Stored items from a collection
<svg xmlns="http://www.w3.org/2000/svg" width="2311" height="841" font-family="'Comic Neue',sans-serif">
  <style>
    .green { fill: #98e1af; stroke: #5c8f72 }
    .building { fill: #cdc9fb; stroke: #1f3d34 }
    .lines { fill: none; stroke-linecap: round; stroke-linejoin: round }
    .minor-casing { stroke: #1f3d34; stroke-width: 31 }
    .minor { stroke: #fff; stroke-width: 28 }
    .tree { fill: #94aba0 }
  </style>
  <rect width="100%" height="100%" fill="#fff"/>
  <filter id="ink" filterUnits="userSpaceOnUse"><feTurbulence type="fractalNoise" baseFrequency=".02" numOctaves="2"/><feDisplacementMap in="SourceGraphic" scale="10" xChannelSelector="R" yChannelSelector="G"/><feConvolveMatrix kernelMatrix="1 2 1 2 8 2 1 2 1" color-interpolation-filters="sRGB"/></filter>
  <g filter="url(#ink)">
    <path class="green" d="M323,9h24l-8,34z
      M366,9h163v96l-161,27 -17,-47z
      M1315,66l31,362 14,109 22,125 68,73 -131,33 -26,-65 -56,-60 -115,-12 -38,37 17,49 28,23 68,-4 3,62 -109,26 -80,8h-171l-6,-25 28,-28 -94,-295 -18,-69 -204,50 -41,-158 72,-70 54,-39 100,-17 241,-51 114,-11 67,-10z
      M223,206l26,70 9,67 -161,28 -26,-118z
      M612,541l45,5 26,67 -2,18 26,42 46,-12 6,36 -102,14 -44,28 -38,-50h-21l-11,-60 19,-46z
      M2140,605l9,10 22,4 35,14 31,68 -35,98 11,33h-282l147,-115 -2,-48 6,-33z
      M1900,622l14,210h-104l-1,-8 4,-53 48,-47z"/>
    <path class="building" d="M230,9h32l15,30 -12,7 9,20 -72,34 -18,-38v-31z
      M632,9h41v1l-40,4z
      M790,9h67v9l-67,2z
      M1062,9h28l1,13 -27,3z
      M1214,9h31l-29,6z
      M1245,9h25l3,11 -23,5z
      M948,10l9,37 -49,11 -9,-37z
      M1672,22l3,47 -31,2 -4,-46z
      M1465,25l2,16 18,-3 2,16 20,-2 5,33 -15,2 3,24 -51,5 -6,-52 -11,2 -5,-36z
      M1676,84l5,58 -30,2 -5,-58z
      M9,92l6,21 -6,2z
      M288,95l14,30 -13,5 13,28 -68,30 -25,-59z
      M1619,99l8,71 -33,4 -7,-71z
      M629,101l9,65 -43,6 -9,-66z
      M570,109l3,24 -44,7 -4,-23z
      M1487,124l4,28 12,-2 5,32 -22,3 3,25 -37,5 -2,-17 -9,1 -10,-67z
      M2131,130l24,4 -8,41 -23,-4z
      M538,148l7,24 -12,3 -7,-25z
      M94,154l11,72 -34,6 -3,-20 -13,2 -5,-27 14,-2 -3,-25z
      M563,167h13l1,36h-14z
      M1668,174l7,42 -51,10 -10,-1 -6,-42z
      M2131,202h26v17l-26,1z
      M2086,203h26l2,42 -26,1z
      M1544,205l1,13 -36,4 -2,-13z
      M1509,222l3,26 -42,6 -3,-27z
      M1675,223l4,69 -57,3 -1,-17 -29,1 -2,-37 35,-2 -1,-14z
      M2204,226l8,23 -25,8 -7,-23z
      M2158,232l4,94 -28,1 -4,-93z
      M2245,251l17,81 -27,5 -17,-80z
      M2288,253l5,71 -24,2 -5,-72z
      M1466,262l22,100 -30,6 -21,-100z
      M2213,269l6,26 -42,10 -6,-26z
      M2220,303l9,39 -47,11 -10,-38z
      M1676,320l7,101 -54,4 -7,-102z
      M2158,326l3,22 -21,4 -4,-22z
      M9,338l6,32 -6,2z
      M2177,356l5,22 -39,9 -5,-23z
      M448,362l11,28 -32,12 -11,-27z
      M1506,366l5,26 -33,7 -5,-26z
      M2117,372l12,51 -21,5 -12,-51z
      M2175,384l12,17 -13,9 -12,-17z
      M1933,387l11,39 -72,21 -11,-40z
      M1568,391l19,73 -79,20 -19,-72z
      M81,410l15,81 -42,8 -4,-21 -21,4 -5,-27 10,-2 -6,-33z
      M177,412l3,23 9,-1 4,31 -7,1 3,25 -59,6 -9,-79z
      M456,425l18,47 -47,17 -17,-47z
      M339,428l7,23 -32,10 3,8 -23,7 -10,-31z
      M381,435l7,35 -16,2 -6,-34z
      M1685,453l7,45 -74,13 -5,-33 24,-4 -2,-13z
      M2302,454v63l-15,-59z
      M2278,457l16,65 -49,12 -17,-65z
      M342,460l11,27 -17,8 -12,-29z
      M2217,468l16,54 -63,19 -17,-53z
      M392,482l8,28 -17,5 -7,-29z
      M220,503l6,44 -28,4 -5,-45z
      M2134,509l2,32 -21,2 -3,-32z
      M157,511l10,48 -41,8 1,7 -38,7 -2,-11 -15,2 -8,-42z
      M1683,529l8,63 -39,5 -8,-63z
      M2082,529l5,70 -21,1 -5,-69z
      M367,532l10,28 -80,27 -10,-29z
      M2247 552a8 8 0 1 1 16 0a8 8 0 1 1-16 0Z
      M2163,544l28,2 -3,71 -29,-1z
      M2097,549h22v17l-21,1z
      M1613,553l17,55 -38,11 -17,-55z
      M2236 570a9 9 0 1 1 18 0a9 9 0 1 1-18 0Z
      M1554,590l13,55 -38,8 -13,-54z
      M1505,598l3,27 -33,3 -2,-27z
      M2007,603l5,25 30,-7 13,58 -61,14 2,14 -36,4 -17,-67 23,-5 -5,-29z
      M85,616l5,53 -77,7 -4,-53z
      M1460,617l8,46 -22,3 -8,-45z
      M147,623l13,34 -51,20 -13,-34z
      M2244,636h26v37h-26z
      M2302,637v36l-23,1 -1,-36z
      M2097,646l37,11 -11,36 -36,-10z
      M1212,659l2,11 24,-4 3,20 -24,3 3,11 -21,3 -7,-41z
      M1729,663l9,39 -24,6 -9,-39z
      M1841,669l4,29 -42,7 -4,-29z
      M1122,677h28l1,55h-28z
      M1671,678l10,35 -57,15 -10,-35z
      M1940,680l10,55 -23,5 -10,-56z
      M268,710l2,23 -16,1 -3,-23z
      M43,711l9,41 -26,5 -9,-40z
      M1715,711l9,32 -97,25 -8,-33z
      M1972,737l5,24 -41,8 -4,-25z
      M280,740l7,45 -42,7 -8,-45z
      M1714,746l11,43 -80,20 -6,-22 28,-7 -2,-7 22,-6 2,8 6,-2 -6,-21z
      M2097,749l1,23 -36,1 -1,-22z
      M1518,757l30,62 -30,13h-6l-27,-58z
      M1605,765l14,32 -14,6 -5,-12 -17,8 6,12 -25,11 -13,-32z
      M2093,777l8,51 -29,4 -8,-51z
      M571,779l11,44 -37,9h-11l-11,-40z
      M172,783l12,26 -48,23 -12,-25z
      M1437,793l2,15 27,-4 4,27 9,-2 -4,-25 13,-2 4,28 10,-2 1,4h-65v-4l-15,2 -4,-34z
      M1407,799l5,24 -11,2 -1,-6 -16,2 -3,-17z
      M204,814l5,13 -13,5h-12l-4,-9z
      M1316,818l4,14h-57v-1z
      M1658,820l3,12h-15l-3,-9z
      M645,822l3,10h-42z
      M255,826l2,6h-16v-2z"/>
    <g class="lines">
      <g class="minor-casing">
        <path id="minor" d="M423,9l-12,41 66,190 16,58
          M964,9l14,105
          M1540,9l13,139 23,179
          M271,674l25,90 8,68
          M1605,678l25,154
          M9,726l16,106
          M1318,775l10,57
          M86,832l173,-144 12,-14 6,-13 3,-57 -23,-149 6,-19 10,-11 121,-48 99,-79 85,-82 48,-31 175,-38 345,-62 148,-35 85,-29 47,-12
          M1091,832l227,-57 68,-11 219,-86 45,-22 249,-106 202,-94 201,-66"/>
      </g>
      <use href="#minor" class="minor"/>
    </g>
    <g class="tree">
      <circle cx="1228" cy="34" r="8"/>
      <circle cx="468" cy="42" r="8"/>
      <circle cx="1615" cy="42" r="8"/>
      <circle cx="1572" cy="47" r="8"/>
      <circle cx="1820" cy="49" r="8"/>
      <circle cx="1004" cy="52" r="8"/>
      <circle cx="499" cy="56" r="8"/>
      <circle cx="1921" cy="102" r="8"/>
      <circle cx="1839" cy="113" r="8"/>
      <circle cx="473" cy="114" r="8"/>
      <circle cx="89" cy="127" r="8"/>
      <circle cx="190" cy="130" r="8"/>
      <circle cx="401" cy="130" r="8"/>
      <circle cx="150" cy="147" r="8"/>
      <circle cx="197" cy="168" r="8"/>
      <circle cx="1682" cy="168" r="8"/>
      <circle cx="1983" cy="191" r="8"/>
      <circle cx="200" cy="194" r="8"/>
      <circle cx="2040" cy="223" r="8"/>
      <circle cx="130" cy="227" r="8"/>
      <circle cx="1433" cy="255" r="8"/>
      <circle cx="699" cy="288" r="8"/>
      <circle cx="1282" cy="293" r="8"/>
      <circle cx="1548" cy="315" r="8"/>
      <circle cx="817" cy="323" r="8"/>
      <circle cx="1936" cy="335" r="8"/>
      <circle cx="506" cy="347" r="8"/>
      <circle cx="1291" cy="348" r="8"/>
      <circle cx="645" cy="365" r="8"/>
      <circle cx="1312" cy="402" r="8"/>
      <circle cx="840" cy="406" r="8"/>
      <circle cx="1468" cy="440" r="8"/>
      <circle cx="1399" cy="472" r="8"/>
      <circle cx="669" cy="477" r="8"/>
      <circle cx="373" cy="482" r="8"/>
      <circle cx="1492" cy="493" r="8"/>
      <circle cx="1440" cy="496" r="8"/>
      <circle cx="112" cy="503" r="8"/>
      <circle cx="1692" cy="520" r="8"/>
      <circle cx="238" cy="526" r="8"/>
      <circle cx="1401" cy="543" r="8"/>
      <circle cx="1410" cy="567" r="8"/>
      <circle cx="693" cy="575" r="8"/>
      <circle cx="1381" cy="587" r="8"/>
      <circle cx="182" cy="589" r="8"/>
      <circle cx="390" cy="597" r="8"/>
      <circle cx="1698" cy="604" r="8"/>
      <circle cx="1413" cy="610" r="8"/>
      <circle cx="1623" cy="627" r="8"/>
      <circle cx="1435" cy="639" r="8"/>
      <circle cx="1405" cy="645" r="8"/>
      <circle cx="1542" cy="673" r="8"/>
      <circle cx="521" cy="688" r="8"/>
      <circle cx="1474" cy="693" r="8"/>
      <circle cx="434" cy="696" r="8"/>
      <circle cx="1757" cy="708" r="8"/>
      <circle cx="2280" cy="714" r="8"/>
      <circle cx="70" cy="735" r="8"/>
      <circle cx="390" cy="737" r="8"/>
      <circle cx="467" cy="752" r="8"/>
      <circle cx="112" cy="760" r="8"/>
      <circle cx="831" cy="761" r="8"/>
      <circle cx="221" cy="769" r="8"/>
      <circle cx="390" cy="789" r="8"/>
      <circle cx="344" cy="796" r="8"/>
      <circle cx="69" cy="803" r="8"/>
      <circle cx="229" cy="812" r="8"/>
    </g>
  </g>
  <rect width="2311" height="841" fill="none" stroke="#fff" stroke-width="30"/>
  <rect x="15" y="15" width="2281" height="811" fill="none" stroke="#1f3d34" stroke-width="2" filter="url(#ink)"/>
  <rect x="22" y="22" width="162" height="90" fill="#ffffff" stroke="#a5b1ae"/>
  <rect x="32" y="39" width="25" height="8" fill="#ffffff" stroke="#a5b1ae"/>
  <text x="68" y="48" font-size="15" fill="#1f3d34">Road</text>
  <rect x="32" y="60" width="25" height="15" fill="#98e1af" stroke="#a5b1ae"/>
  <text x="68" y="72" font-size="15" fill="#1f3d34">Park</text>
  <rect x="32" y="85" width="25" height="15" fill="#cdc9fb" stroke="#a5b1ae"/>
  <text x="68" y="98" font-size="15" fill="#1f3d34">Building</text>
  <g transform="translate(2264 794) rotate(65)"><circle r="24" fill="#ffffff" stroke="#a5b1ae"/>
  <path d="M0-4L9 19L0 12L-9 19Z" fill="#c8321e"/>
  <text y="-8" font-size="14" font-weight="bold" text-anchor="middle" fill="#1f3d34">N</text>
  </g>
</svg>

- **The task**
In the data above, retype exactly and only the lines between the one holding "#fff; stroke-width: 28" and the one holding "M2245,251l17,81 -27,5 -17,-80z", inclusive.

- **Finished task**
    .minor { stroke: #fff; stroke-width: 28 }
    .tree { fill: #94aba0 }
  </style>
  <rect width="100%" height="100%" fill="#fff"/>
  <filter id="ink" filterUnits="userSpaceOnUse"><feTurbulence type="fractalNoise" baseFrequency=".02" numOctaves="2"/><feDisplacementMap in="SourceGraphic" scale="10" xChannelSelector="R" yChannelSelector="G"/><feConvolveMatrix kernelMatrix="1 2 1 2 8 2 1 2 1" color-interpolation-filters="sRGB"/></filter>
  <g filter="url(#ink)">
    <path class="green" d="M323,9h24l-8,34z
      M366,9h163v96l-161,27 -17,-47z
      M1315,66l31,362 14,109 22,125 68,73 -131,33 -26,-65 -56,-60 -115,-12 -38,37 17,49 28,23 68,-4 3,62 -109,26 -80,8h-171l-6,-25 28,-28 -94,-295 -18,-69 -204,50 -41,-158 72,-70 54,-39 100,-17 241,-51 114,-11 67,-10z
      M223,206l26,70 9,67 -161,28 -26,-118z
      M612,541l45,5 26,67 -2,18 26,42 46,-12 6,36 -102,14 -44,28 -38,-50h-21l-11,-60 19,-46z
      M2140,605l9,10 22,4 35,14 31,68 -35,98 11,33h-282l147,-115 -2,-48 6,-33z
      M1900,622l14,210h-104l-1,-8 4,-53 48,-47z"/>
    <path class="building" d="M230,9h32l15,30 -12,7 9,20 -72,34 -18,-38v-31z
      M632,9h41v1l-40,4z
      M790,9h67v9l-67,2z
      M1062,9h28l1,13 -27,3z
      M1214,9h31l-29,6z
      M1245,9h25l3,11 -23,5z
      M948,10l9,37 -49,11 -9,-37z
      M1672,22l3,47 -31,2 -4,-46z
      M1465,25l2,16 18,-3 2,16 20,-2 5,33 -15,2 3,24 -51,5 -6,-52 -11,2 -5,-36z
      M1676,84l5,58 -30,2 -5,-58z
      M9,92l6,21 -6,2z
      M288,95l14,30 -13,5 13,28 -68,30 -25,-59z
      M1619,99l8,71 -33,4 -7,-71z
      M629,101l9,65 -43,6 -9,-66z
      M570,109l3,24 -44,7 -4,-23z
      M1487,124l4,28 12,-2 5,32 -22,3 3,25 -37,5 -2,-17 -9,1 -10,-67z
      M2131,130l24,4 -8,41 -23,-4z
      M538,148l7,24 -12,3 -7,-25z
      M94,154l11,72 -34,6 -3,-20 -13,2 -5,-27 14,-2 -3,-25z
      M563,167h13l1,36h-14z
      M1668,174l7,42 -51,10 -10,-1 -6,-42z
      M2131,202h26v17l-26,1z
      M2086,203h26l2,42 -26,1z
      M1544,205l1,13 -36,4 -2,-13z
      M1509,222l3,26 -42,6 -3,-27z
      M1675,223l4,69 -57,3 -1,-17 -29,1 -2,-37 35,-2 -1,-14z
      M2204,226l8,23 -25,8 -7,-23z
      M2158,232l4,94 -28,1 -4,-93z
      M2245,251l17,81 -27,5 -17,-80z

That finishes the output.